The ringing of the phone was always an annoying sound inside our house. Its loud and impatient sound had always made one of us scrambling to get it, dreading whoever the caller is (if he or she is someone we wouldn't want to talk to). Though, at times, way back in high school, I would get all excited once the phone rings and I would always be volunteering to get it because it means an hour or so of usual girl talk with my friends.
Just about an hour ago, the impatient ring of that phone rang inside our little house. I was in front of the laptop reading something from Wattpad and answered the ring. It was my uncle Eric and he's looking for my mom. My mom, apparently annoyed with my uncle for earlier petty reasons was hesitant at first to take the call but was soon talking intently to whoever took the phone from my uncle. I was engrossed with this particular story that I hadn't noticed the shift of mood of their conversation (though I can only one side of it). When my mom hung up, she told me a very grave news.
My Uncle Boying died earlier this day at 6pm. It was a shock for me. I didn't expect his previous situation will lead to this. In my previous blog post, I recounted that I'm happy I've made the choice of visiting him instead of going to a birthday party. Indeed I am. At least, I've had a moment with him even just for a short time. He is my uncle that I've known all my life but I haven't known at all. I'm glad that I've been there to comfort him, holding his hands and sympathizing. During those times, I always believed that he could make it. He'd been through a lot already and I know he, and we all have undying faith in Him.
I remember his words of thanks to the Lord while I was holding his hands. I know that death is a sad thing. We have to go through a lot of mourning and adjustments. But I know that he is with our Heavenly Father right now. We may have regrets -my father and sister, even my brother hadn't been there in his sickbed, and I know we are all sad to see him go but he will always be with us and even in the future.
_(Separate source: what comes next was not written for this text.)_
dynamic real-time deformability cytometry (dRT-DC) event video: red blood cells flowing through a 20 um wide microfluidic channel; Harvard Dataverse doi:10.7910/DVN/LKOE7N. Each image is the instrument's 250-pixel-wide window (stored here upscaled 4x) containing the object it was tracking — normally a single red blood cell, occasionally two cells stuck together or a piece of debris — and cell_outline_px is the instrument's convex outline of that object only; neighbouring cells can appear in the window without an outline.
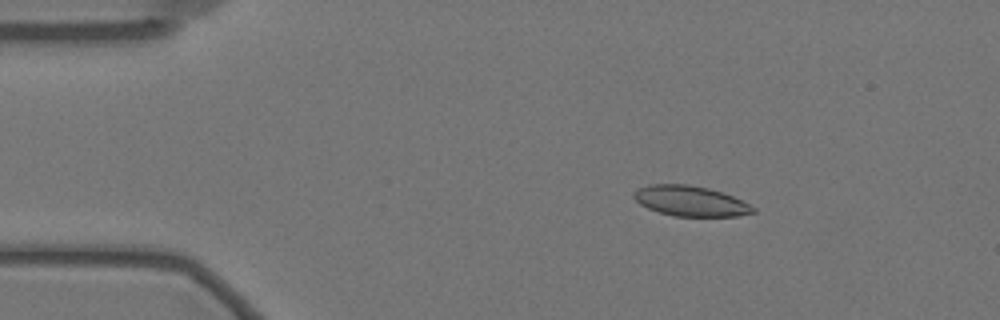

I want to quote something from an article by Elder Russell M. Nelson on Ensign May 1992 called 'Doors of Death'. (Read full article here.)
Death separates “the spirit and the body [which] are the soul of man.” (D&C 88:15.) That separation evokes pangs of sorrow and shock among those left behind. The hurt is real. Only its intensity varies. Some doors are heavier than others. The sense of tragedy may be related to age. Generally the younger the victim, the greater the grief. Yet even when the elderly or infirm have been afforded merciful relief, their loved ones are rarely ready to let go. The only length of life that seems to satisfy the longings of the human heart is life everlasting.